As output declines, experts say US manufacturing entered recession




WASHINGTON D.C.: Based on a range of measurements, US manufacturing could have entered a recession in the fourth quarter of 2022, in line with a global decline in industrial output creating slack in commodity markets.

In both November and December, the Institute for Supply Management’s manufacturing purchasing managers’ index fell below 50 points, which is the threshold dividing expansion from contraction.

The Federal Reserve’s manufacturing production index declined in the same two months, with output down 0.4 percent at the end of 2022, compared with 2021.
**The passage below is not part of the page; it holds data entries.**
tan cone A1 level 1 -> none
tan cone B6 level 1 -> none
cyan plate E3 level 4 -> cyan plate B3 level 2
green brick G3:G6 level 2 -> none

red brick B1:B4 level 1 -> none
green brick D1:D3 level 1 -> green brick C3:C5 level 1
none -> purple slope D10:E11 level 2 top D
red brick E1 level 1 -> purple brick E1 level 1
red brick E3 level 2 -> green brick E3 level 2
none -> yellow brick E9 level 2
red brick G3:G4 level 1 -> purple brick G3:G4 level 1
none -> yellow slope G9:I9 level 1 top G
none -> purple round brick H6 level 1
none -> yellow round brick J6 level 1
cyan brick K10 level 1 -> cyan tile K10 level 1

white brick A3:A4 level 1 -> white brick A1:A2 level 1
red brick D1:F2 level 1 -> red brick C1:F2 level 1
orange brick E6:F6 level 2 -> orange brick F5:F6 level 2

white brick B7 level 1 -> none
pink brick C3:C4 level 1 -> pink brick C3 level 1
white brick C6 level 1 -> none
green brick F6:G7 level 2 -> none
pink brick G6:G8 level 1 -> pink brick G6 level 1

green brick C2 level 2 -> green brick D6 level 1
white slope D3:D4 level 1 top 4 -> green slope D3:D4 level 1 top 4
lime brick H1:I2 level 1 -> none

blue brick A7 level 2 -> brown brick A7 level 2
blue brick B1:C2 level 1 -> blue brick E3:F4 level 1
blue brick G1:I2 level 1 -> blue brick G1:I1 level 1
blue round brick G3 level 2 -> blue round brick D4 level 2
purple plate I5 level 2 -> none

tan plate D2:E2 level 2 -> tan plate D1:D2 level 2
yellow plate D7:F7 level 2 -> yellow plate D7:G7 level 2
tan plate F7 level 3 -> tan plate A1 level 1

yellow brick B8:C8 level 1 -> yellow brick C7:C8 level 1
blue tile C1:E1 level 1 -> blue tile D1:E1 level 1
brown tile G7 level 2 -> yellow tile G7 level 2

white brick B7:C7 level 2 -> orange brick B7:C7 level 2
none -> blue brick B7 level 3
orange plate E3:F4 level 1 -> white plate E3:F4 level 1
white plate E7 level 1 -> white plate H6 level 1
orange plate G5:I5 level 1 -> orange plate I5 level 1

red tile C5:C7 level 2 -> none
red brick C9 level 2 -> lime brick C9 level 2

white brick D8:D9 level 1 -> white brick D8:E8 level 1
In the three months ending in December 2022, producer price inflation for goods other than food and energy slowed to an annualized 4.2 percent from 11.5 percent in the three months ending in April 2022.

In the three months ending in December, manufacturing payrolls increased at an annualized 1.6 percent, down from an annualized 5.5 percent growth in the three months ending in April.

In November, container freight processed through the nine largest US ports slowed to 2.49 million twenty-foot equivalent units (TEUs) from 2.81 million in the same month a year earlier.

The most recent Association of American Railroads weekly data showed that containerized freight volumes were down 9 percent in the first two weeks of 2023 compared with the same period in 2022.

The manufacturing weakness in the US, Europe and China explains the slump in a broad range of commodity prices towards the end of 2022.

As real incomes continue to decline and interest rates increase, the downturn will likely worsen over the next few months, note experts.